I asked one of the managers at Academy a few months ago if they were really moving, and they made it sound like they were just going to be moving into a bigger store, nothing fancy.


----------



## flukedaddy (Apr 11, 2009)

Quietgenialboy said:


> Belks is moving to the Cordova Mall at the end of September (Into the Old Men's Dillards), once this happens Academy was supposed to take over the vacant Belks building at University Mall. Dick's sporting goods will be the Parisian location at the Cordova Mall (I believe Parisian and Belks are the same company).
> 
> *I asked one of the managers at Academy a few months ago if they were really moving, and they made it sound like they were just going to be moving into a bigger store, nothing fancy.*


 

Man don't come in here raining on our parade... Besides I heard they were gonna have live animal hunts @ the new spot.:whistling:


----------



## Quietgenialboy (Aug 21, 2012)

flukedaddy said:


> I heard they were gonna have live animal hunts @ the new spot.:whistling:


If the same customers that used to shop at the University Mall come back...they might. Gotta keep things quiet though, I guess that would mean indoor bow range is a go.


----------



## Hook (Oct 2, 2007)

Dicks makes West Marine look like a discount house. Have been to the one in Atlanta and talk about high prices.


----------



## kendive (Sep 9, 2008)

Hook said:


> Dicks makes West Marine look like a discount house. Have been to the one in Atlanta and talk about high prices.


You got that right...

I like it better when it was a Galyans in Atlanta.


----------



## ablesbradley (Sep 24, 2009)

Hey,
The rumors are very true. The new academy is going to be located at university mall.
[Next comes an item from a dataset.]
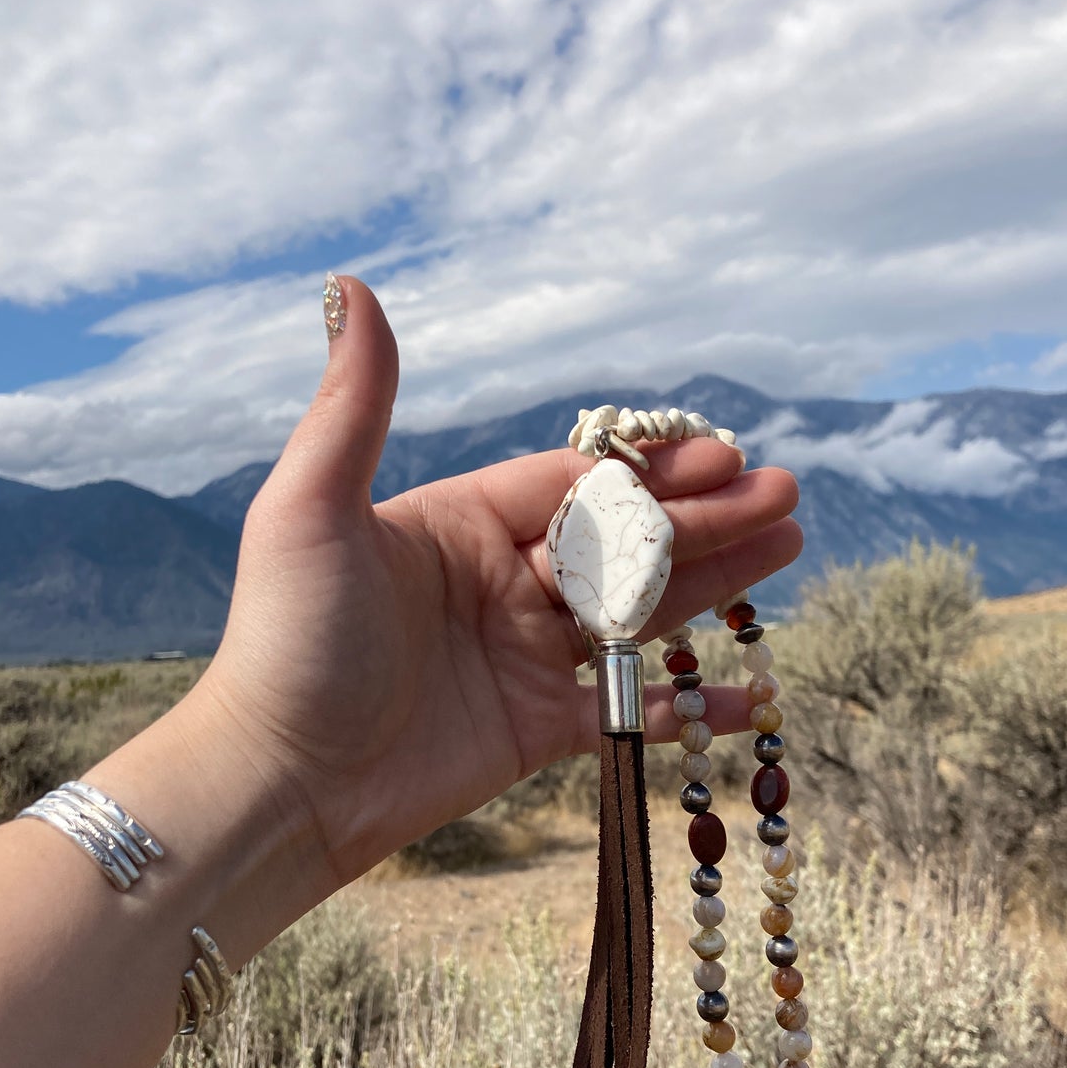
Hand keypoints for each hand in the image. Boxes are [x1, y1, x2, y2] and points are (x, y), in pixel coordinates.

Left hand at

The store is going to be a lot bigger to accomidate the increase in merchandise. From what i heard working there in hunting and fishing. There is supposed to be an anchery range and a much bigger boat yard along with a lot more merchandise. From what we have been told is we should be moved by christmas. But agian this is what we hear working and i dont have all the facts. But its supposed to huge and amazing. I cant wait for the move. It will make me job a lot easier.


----------